**TEXT SECTION**
>>>>
In 2013, successful criminal lawyer Manwel Mallia, decided to enter politics. He was elected and appointed by disgraced Prime Minister Joseph Muscat as minister for home affairs. He was soon in the limelight because in his first declaration of assets he declared storing €500,000 in cash at home, snugly under some mattress one would presume. The stash was safely tucked away in a bank a few months later. More on this below.
In December 2014, he was again in the news when he was forced to step down from Cabinet by Joseph Muscat after his chauffer was involved in a shooting in the Santa Venera tunnels.
Being in the news was quite normal for Manwel Mallia. Daphne Caruana Galizia started investigating after a media report revealed that the Department of Health had been involved in a squabble with Mallia’s wife Elena Codruta Mallia née Cristian. Mrs Mallia allegedly failed to pay an outstanding bill of over €3,000 issued by Mater Dei Hospital.
Daphne Caruana Galizia wrote at the time that while the couple had married in July 2012, Dr Mallia’s wife had become a citizen of Malta just two years later, in 2014 – meaning that the legal requirement for a couple to have been married for five years before a foreign spouse can apply for Maltese citizenship had somehow been circumvented. At the time that his wife was granted Maltese citizenship, Manwel Mallia was the minister responsible for citizenship and as such wielded ministerial discretion to waive certain requirements, normally provided in sworn declarations, necessary for obtaining Maltese citizenship.
Manwel Mallia’s name was in the news again last week. Mark Camilleri mentioned him in his book A Rent Seeker’s Paradise. Before publishing the book, Camilleri claimed on social media that Mallia not only helped the laundering of proceeds from Libyan contraband fuel, but was also involved in this black business.
“Mallia owned a ship, called It-Turu along with another oil smuggler. This ship, named after Mallia’s father, used to go to Libya and buy contraband diesel from Fahmi’s mafia and in turn sell it to Malta’s main bunkerers Falzon and Falzon.” Camilleri also alleged that Mallia met with oil smugglers when he was home affairs minister, at the behest of Prime Minister Joseph Muscat, and assured them that the government was not interested in what went on outside Malta’s territorial waters. He also claimed that Mallia used his declaration of assets to launder one million Euros.
Reacting to Camilleri’s Facebook posts Manwel Mallia replied through an email to the author: “You are being requested to immediately retract those defamatory and injurious words and are formally being informed that you are being held responsible for all damages envisaged by law over this abusive and illegal behaviour against me.” Mark Camilleri, cool as a cucumber, simply replied that the book was already printed and that Mallia should proceed with any legal action he was planning.
We know that Mallia ceded his parliamentary seat with the understanding that he would be made High Commissioner to the UK. But the government has been told that the British foreign office has concerns about the nomination of the former minister. Although nominated in August, Mallia has not yet been issued with a letter of agrément, which precedes his presentation in London of his credentials to Queen Elizabeth.
Mallia at the time of writing, has yet to take the case to the law courts. He knows the law. What is keeping him from suing the author? Is Camilleri on the ball?
Seeing what Camilleri replied to Rosianne Cutajar’s libel suit maybe Manwel Mallia is not taking risks.
<<<<
**DATASET ENTRIES**
>>>>
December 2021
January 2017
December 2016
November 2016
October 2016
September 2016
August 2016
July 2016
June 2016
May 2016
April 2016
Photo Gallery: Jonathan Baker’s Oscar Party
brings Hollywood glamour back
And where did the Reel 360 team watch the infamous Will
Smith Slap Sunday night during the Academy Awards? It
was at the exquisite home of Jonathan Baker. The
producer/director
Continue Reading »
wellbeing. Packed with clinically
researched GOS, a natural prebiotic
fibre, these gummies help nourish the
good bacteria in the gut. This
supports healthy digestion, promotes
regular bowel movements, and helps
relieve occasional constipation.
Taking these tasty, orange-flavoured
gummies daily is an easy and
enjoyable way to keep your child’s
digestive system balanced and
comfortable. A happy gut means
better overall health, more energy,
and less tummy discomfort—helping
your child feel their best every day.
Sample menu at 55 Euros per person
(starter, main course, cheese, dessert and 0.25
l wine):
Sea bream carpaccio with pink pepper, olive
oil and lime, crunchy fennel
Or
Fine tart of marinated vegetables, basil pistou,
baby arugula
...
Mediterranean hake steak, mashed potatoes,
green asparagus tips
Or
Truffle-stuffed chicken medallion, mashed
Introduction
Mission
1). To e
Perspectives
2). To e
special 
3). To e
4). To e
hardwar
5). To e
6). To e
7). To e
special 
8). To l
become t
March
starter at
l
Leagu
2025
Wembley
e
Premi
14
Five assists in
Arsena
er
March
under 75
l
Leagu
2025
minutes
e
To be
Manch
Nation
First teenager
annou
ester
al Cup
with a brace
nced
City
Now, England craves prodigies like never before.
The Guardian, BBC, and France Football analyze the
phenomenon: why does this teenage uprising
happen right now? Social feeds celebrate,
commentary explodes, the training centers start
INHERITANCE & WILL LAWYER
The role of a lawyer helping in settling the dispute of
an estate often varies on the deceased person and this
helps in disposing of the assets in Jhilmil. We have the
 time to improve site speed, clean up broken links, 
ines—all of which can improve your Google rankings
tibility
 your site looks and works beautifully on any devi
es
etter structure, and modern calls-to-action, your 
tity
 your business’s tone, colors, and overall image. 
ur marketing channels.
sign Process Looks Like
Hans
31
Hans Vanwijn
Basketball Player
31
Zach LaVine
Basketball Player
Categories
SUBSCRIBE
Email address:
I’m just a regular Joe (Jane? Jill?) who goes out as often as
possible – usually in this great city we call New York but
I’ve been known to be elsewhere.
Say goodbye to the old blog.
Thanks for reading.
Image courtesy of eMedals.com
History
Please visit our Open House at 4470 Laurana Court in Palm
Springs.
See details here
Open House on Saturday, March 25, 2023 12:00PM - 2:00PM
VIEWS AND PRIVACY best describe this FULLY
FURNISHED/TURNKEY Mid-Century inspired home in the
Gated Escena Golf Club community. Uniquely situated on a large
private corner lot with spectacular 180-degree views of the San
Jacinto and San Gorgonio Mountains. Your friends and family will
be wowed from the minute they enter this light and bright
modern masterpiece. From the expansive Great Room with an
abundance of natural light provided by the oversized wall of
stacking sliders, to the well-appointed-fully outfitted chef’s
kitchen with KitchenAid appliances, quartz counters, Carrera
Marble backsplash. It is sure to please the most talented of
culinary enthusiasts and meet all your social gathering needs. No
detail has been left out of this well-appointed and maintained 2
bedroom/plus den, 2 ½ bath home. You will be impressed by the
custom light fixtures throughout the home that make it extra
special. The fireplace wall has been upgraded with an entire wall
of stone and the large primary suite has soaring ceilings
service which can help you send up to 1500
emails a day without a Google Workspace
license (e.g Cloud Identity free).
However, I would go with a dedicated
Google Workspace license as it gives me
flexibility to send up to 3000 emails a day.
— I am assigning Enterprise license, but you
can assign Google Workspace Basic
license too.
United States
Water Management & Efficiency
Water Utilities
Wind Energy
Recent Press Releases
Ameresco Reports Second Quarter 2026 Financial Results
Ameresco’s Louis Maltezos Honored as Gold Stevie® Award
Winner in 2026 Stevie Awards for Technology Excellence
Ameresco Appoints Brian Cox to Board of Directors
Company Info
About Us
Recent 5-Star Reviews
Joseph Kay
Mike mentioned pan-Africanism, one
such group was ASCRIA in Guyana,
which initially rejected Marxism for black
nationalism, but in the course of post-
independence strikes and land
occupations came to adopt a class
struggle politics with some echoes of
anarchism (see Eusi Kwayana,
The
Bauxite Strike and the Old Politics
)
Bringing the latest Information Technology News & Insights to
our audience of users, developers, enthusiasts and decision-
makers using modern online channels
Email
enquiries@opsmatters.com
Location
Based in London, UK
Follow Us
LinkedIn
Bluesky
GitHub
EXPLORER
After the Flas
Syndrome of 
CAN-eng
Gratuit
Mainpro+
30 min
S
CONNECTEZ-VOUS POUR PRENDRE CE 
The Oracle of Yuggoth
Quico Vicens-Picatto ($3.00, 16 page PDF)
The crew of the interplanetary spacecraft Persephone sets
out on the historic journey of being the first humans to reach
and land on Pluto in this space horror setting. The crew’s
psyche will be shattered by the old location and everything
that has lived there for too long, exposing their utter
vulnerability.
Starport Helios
<<<<
**SET OF TASKS**
[1] In the article about Manwel Mallia, how much cash did he declare keeping at home in his first declaration of assets?
[2] Copy the part of the article about Manwel Mallia from "In 2013, successful" up to and including "on this below.".

**SOLUTIONS BELOW**
[1] €500,000

[2]
In 2013, successful criminal lawyer Manwel Mallia, decided to enter politics. He was elected and appointed by disgraced Prime Minister Joseph Muscat as minister for home affairs. He was soon in the limelight because in his first declaration of assets he declared storing €500,000 in cash at home, snugly under some mattress one would presume. The stash was safely tucked away in a bank a few months later. More on this below.